What you are asked to do → Repeat all the lines below exactly, but omit the pictures.

(Dataset entries)

◇ ◇ ◇ ◇ ◇

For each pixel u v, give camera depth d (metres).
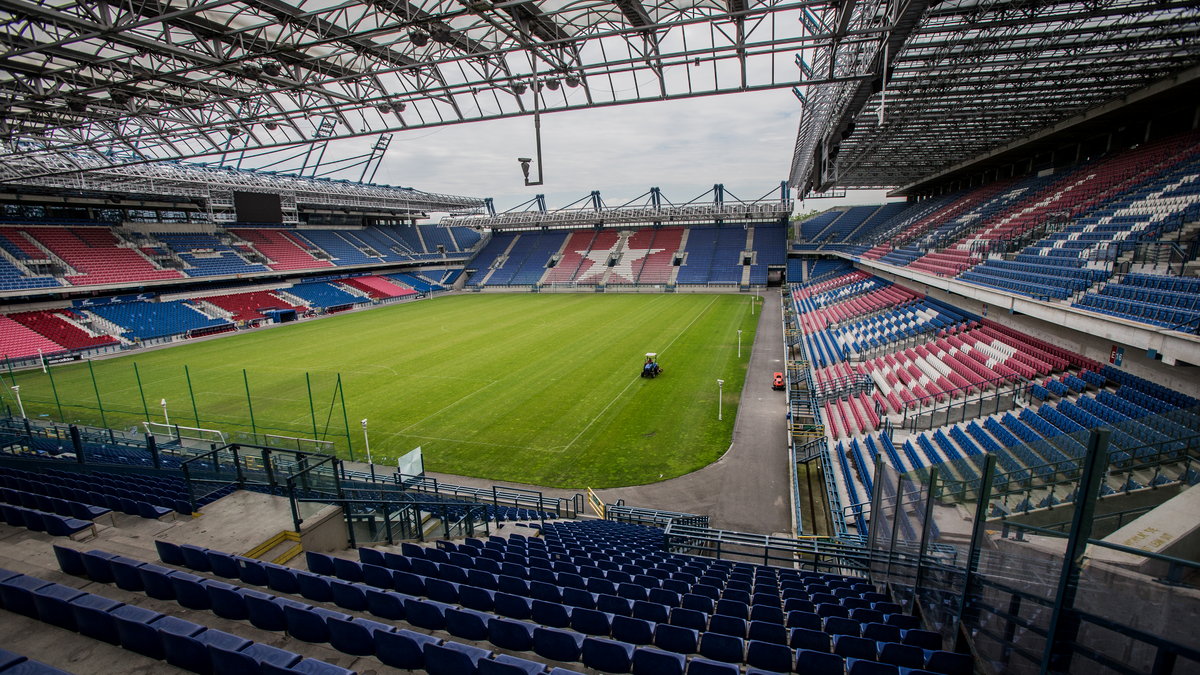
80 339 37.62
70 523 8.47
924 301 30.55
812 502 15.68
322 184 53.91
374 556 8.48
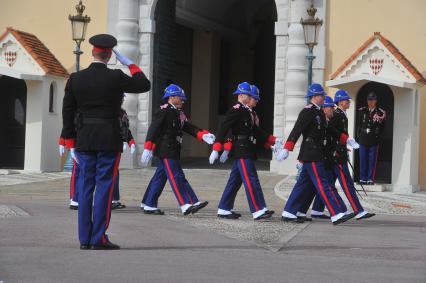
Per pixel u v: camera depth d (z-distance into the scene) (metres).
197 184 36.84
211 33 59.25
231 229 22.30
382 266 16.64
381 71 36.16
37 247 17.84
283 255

◇ ◇ ◇ ◇ ◇

Response below →
For each pixel u v, give camera depth d (metres).
80 339 37.62
70 523 8.47
924 301 30.55
812 502 15.68
322 184 53.91
374 556 8.48
Per pixel u v: camera depth d (z-distance into the scene) (metres).
197 184 36.84
211 33 59.25
231 229 22.30
382 266 16.64
381 71 36.16
37 247 17.84
283 255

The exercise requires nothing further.